**Stored entries:**
++++++
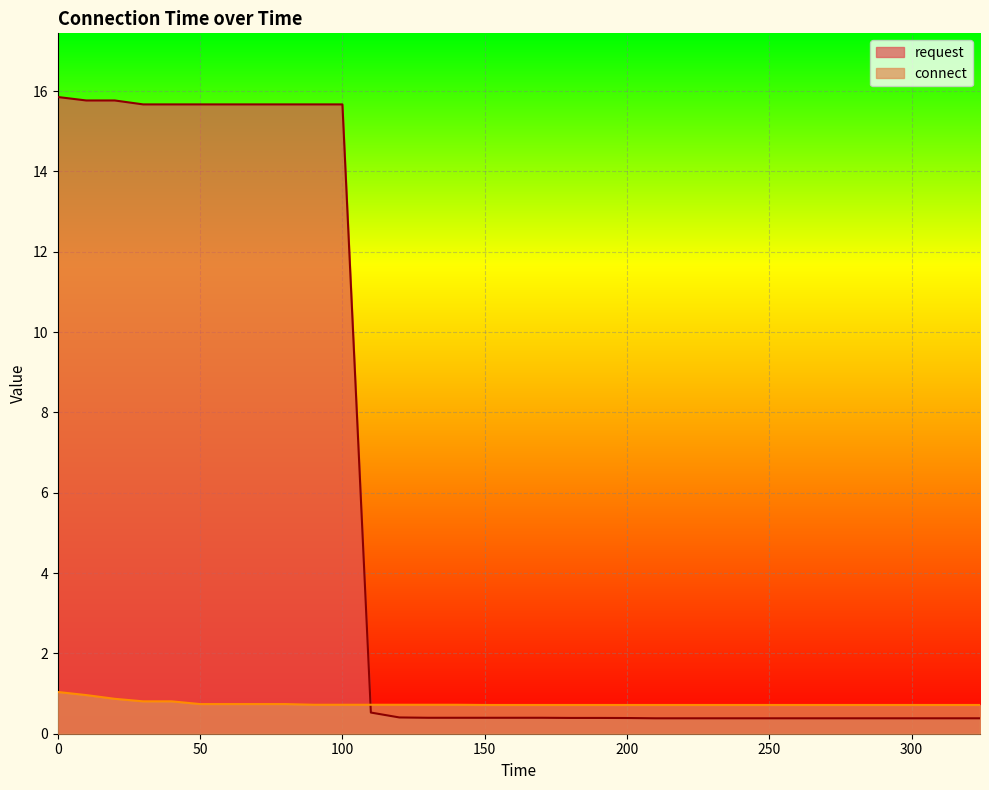

Count the connect values in the range 0 to 1.

33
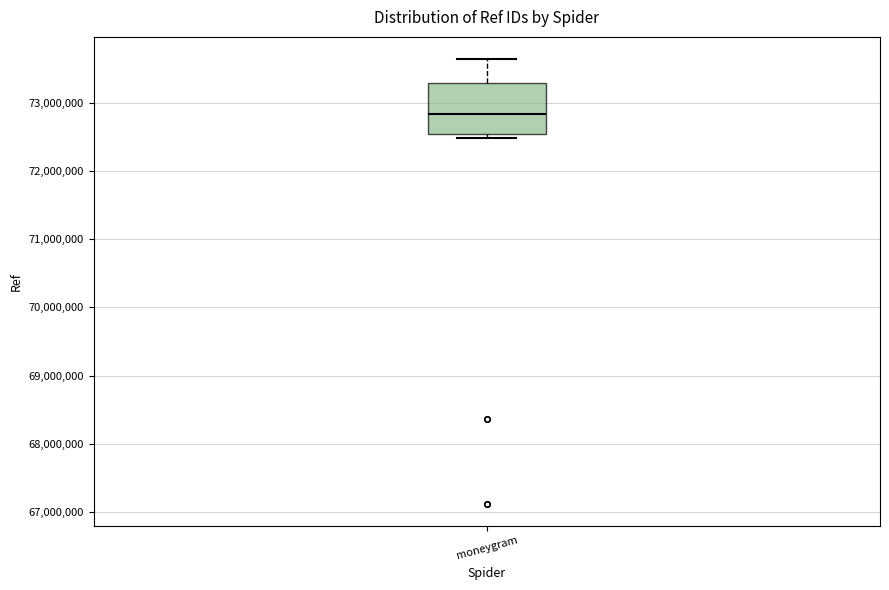

Read this box plot against the y-axis: the position of the median line, the range covered by the box, and the ends of both whiskers. The values are not printed on the chart, so give them approximately, as read against the axis.

median 72800000, box 72600000 to 73300000, whiskers 72500000 to 73600000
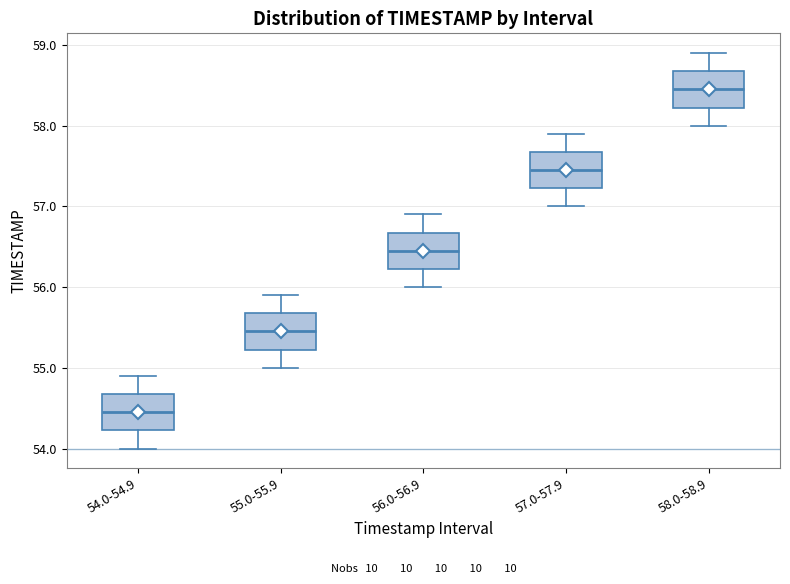

Where does the upper whisker of the box for 56.0-56.9 end on the y-axis? The values are not printed on the chart, so give them approximately, as read against the axis.

56.9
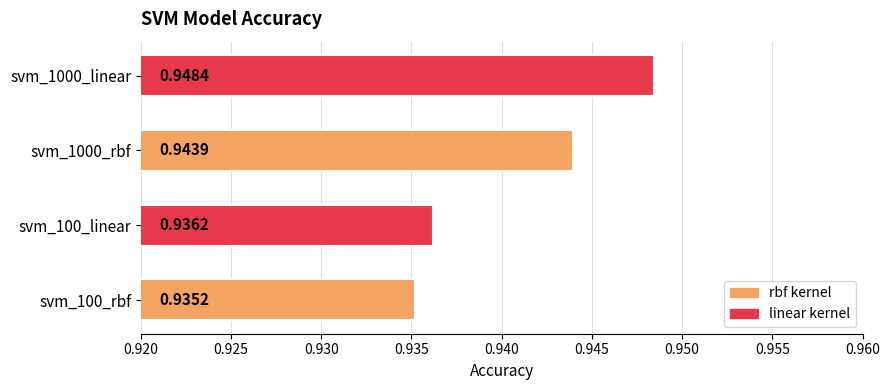

What is the sum of the values at svm_1000_linear and svm_100_linear?

1.9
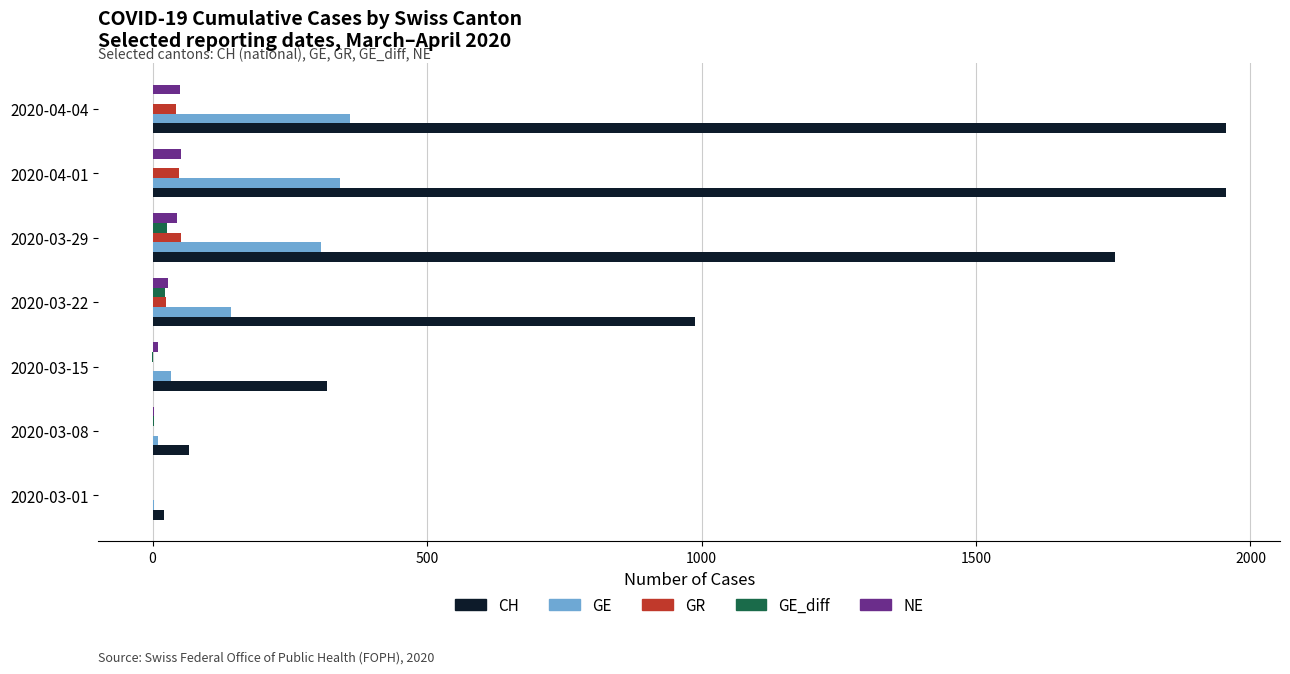

Which series has the largest total across all categories?

CH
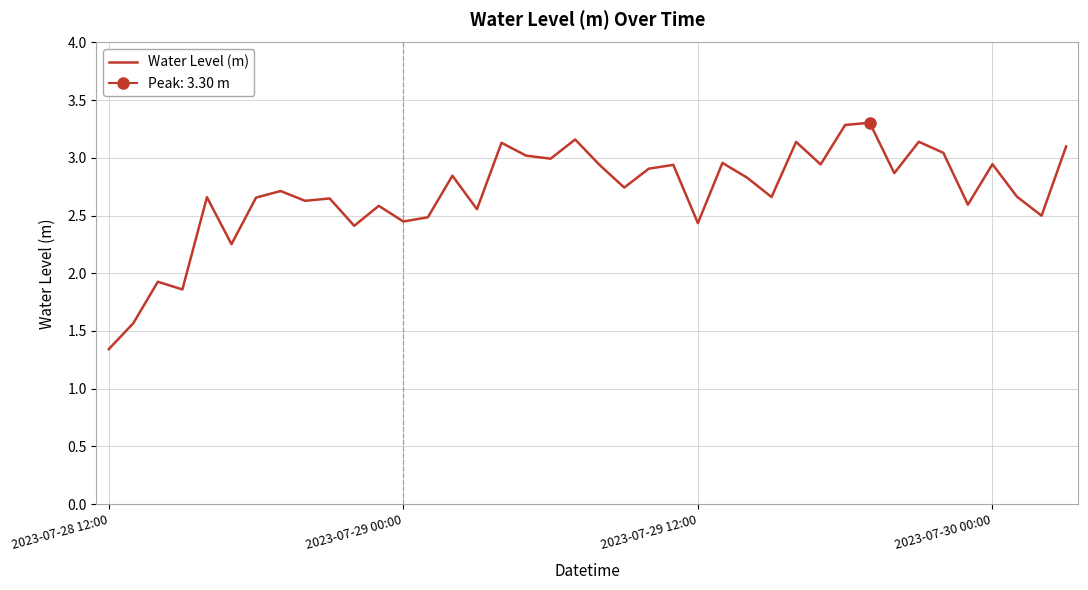

Between 29 and 32, which is larger?

29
++++++
**EXERCISE:**
Copy every line of the material above that contains the string "chart". Case counts.

**TASK OUTPUT:**
Read this box plot against the y-axis: the position of the median line, the range covered by the box, and the ends of both whiskers. The values are not printed on the chart, so give them approximately, as read against the axis.
Where does the upper whisker of the box for 56.0-56.9 end on the y-axis? The values are not printed on the chart, so give them approximately, as read against the axis.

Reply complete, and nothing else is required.